The lowland keeper does not doze in his fireside armchair any easier – and not just because this government is introducing a ban on most forms of open fire next year.  His stuff of nightmares is a newish organisation called Wild Justice.  This is not, as you may think, a bunch of lawyers  with long hair and appalling habits, but a campaigning group set up by Chris Packham (yes, him again) and Mark Avery, who was conservation director of the RSPB for thirteen years, together with Ruth Tingay, a birds of prey expert.  Their bright idea was to use the law to attack those who misbehave in wildlife management, but also to try to tighten up the regulation and legislation governing field sports, especially relating to birds.

Their first notable victory was to convince the courts that Natural England, a quango under the patronage of DEFRA (the Ministry of Farming and Rural Affairs), had misdirected itself when issuing general licenses.  General licences permit farmers, landowners, and their agents to destroy birds that are damaging crops or habitat, such as pigeons and rooks.  That meant that for a significant time in 2019 no pest control was permitted, although the shooters had the final victory when DEFRA took licencing under its direct control and reissued all the general licences.  A further version this year saw Wild Justice win a case forbidding the release of reared pheasants within the wider curtilage of conservation areas.  This appeared a major victory as it would make life difficult for many shooting estates, but DEFRA intervened once again to issue a general licence permitting this to happen, incorporating current safeguards.  This issue will have not gone away though, and is likely to reappear before the courts.

What else?  There is indeed a long list.  The EU is banning the use of lead shot in cartridges, following research on the long term effects of lead in the food chain.  The UK shooting bodies have already gone some way down this route with a five year transition to non-lead.  The trouble there is that steel shot, the obvious alternative, is not good for the average gun, and non-toxic alternatives are very expensive – typically, five times the price.  Even the City boys might blench at that, and many country shooters would have to retire their guns.
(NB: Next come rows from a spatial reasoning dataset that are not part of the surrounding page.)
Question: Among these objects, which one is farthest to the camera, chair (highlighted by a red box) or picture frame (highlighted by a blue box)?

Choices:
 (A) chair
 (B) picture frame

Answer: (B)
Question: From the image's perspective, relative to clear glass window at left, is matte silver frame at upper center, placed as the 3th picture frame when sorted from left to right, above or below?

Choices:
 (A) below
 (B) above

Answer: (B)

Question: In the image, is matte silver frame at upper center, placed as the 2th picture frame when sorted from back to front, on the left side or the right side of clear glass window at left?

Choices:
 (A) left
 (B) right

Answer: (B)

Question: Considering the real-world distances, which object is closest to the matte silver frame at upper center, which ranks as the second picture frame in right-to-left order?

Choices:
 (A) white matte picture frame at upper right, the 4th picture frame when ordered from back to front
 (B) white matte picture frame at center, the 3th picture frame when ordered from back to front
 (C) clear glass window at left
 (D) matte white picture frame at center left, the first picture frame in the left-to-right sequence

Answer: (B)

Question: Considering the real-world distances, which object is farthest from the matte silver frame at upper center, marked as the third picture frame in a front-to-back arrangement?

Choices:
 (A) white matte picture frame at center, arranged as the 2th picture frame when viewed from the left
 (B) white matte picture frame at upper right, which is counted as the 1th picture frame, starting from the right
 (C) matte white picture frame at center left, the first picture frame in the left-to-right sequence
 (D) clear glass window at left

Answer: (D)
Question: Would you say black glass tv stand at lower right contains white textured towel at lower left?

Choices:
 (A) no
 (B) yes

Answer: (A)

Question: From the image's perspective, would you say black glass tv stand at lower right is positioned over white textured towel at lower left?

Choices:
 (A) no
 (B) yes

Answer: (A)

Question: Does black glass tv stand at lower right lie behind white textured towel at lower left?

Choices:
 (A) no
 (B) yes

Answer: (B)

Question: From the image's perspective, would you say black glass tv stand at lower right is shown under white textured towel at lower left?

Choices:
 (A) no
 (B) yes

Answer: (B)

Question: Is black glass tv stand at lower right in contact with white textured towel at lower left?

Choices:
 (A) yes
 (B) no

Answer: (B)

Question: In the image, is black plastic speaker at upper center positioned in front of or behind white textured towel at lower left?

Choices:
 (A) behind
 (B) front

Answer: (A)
Beavers?  Beavers might keep the keeper and his spaniels awake in the small hours.  They are now likely to be widely re-introduced across the UK after centuries of extinction, not good for fishing and indeed for land management given the associated long term flooding issues.  Shooters could probably live with beavers, but Paul Lister, a Scottish landowner, would like to go a lot further and reintroduce wolves on his large West Highland estate.  This is an idea which is gaining increasing traction (though not generally, it should be said, with Mr Lister’s neighbours), not least because the Scottish deer population (the English one too) is out of control and ideally should be reduced by perhaps half.  The problem is that wolf management might reduce the population of keepers by half too.

So, gentle reader, when the midnight sounds of a cat-fight wake you, think of the perils of both man and wilderness that keeps the distant gamekeeper awake.  Indeed, there’s another; the increasing population of feral semi wildcats in the Scottish hills, busy feasting on the keepers’ pheasant chicks.